1952年に発行されてから随時改訂され、今月に第5版である「DSM-5」の発表が予定されています。
これにより精神科での診断名が変わったりするわけですから、興味は尽きません。

5月11日の読売新聞でこの「DSM-5」に関する記事が書かれていたそうです(又聞きです・・)。
以下、引用。

 うつ病は、「抑うつ気分」「興味または喜びの喪失」の一方または両方と、ほぼ毎日の「不眠や睡眠過多」など、計五つ以上の症状が2週間続き、生活に支障がある場合に診断される。ただし、死別の場合は、症状が2か月以上続く場合に診断できる、と規定されていた。

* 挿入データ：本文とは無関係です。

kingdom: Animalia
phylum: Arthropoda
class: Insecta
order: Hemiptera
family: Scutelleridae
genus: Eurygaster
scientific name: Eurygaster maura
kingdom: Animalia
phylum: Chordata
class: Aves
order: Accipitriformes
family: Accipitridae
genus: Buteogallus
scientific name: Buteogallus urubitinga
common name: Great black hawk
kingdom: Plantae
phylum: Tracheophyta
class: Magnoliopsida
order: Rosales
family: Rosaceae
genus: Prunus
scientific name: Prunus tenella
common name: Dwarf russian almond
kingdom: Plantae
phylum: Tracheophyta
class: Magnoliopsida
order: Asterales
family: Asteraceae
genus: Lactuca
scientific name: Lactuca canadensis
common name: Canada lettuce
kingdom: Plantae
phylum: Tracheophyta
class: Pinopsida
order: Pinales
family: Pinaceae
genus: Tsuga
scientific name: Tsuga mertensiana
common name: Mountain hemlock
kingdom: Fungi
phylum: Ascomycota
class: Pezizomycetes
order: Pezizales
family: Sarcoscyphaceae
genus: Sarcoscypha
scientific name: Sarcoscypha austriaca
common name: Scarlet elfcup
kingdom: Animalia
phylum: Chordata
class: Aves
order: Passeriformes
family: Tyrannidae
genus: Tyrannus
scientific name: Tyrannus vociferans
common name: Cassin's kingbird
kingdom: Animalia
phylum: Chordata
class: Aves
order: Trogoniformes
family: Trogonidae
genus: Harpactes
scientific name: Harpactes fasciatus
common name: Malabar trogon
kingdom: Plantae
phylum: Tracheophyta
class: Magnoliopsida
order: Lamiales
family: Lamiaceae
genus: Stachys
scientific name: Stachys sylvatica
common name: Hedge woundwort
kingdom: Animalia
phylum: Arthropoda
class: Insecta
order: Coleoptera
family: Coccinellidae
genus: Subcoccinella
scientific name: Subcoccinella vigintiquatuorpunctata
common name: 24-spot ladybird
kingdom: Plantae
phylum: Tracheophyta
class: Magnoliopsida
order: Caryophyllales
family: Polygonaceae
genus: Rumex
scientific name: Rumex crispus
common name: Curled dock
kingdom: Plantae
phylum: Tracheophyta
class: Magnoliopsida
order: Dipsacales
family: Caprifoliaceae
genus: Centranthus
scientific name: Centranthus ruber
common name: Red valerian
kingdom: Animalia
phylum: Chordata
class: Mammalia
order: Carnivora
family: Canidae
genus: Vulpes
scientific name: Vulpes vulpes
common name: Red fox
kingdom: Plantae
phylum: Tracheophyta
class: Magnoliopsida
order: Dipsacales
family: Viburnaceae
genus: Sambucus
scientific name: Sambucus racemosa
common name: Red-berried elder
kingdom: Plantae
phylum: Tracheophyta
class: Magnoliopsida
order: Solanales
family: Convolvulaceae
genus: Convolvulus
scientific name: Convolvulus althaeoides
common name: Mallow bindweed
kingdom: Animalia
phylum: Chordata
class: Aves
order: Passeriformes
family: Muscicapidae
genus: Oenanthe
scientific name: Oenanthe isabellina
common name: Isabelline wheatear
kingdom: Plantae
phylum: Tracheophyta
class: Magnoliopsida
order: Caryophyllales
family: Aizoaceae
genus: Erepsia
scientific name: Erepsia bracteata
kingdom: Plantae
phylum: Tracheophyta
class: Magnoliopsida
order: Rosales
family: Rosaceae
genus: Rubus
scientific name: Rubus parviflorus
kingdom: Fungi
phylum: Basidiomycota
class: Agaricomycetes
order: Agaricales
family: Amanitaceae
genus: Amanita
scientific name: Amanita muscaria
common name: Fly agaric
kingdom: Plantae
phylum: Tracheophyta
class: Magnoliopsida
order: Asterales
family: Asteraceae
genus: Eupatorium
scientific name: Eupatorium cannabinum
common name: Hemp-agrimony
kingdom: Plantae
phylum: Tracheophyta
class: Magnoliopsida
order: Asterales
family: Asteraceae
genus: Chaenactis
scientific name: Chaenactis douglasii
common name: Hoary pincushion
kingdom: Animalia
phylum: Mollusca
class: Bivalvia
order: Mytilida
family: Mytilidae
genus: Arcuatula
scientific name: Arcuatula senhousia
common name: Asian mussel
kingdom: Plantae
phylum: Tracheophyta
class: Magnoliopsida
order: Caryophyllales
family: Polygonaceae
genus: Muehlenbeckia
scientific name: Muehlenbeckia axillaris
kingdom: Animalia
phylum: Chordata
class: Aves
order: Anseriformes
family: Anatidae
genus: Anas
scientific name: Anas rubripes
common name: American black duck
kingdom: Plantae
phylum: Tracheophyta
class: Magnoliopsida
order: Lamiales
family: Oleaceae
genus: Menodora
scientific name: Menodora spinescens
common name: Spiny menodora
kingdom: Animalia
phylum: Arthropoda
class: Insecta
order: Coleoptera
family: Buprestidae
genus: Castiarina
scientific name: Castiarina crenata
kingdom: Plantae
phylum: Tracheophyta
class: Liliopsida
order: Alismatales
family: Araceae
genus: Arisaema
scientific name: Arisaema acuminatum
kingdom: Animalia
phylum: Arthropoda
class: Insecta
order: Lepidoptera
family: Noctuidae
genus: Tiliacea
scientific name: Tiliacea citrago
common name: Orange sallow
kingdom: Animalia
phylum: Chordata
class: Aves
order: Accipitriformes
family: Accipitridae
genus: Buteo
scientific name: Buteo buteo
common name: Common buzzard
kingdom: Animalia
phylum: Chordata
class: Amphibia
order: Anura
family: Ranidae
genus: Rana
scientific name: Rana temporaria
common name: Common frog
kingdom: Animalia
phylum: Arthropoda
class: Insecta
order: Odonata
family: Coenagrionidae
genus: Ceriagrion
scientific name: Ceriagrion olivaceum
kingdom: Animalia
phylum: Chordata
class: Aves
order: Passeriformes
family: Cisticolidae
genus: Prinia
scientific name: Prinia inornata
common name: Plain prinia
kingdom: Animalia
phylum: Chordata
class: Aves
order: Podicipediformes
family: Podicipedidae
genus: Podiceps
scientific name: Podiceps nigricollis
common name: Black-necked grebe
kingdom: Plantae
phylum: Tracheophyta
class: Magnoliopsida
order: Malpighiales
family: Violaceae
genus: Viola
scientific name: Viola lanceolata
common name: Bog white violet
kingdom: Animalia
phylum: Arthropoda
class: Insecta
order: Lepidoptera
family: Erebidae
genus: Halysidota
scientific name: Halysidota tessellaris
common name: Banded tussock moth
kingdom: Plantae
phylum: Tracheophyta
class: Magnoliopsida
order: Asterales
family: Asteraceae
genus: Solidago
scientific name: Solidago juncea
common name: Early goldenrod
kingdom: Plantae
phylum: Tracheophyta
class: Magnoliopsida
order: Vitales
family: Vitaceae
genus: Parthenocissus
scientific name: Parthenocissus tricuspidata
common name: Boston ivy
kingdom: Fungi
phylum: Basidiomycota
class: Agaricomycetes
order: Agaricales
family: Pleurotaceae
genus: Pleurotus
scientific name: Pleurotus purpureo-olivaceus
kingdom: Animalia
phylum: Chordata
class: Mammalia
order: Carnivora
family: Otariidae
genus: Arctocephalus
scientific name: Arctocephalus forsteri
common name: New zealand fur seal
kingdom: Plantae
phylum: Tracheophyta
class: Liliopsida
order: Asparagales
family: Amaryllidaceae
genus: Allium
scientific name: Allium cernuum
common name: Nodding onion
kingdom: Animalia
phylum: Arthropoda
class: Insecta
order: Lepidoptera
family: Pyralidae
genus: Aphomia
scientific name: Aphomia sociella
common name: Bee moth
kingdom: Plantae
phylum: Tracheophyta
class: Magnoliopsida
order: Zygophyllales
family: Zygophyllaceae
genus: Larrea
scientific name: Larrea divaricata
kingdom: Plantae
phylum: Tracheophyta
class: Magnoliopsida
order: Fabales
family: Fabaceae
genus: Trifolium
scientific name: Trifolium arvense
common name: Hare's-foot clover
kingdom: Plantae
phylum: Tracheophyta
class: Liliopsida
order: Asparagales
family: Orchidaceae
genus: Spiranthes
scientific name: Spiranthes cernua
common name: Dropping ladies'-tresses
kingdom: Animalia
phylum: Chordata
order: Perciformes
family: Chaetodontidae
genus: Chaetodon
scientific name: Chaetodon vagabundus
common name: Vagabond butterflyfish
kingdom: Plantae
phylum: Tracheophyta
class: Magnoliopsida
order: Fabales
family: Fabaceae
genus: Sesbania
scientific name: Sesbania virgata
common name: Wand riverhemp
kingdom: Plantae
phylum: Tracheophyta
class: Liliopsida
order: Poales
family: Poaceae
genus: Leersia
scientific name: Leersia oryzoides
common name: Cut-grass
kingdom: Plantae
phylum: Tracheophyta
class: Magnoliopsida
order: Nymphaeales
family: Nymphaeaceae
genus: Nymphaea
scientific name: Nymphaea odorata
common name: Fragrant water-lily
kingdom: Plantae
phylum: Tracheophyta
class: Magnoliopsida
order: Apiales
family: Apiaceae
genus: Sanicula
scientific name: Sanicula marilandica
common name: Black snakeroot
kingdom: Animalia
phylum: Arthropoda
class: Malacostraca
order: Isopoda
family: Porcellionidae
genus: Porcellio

 新基準ではこの規定が削除され、脚注で正確な診断のポイントなどが記載される。背景には、うつ病を早期に治療することを重視する流れがある。だが、子どもや配偶者を不慮の事故などで失った時も、2週間で立ち直らなければ病気とされる可能性があり、日本の精神科医からも疑問の声が上がっている。


・・・・
どうでしょうか?
新基準では、大切な肉親が亡くなってから2週間で「悲しみにサヨナラ」しなければ、「うつ病」と」診断される可能性があるということです。
いや、本当にうつ病かもしれませんから、百歩譲って診断されることは良しとしましょう。

しかし、なぜ2週間?なぜ2か月?
その根拠が全くわかりません・・・
しかも簡単に診断基準を変えるって・・なんでも早期治療で片づけようとしているように思えます。
そしてまた、「薬漬け患者」が一人出来上がりってわけですね。

肉親との死別というのは、人生の中でも最大級の悲しい出来事ですよね。
もちろん悲しいし、つらいし、苦しい。
そんなときに、甘い言葉に乗って、安易に薬を飲まれませんように・・・
人間は薬なしにでも、悲しみを昇華できる生き物なのです。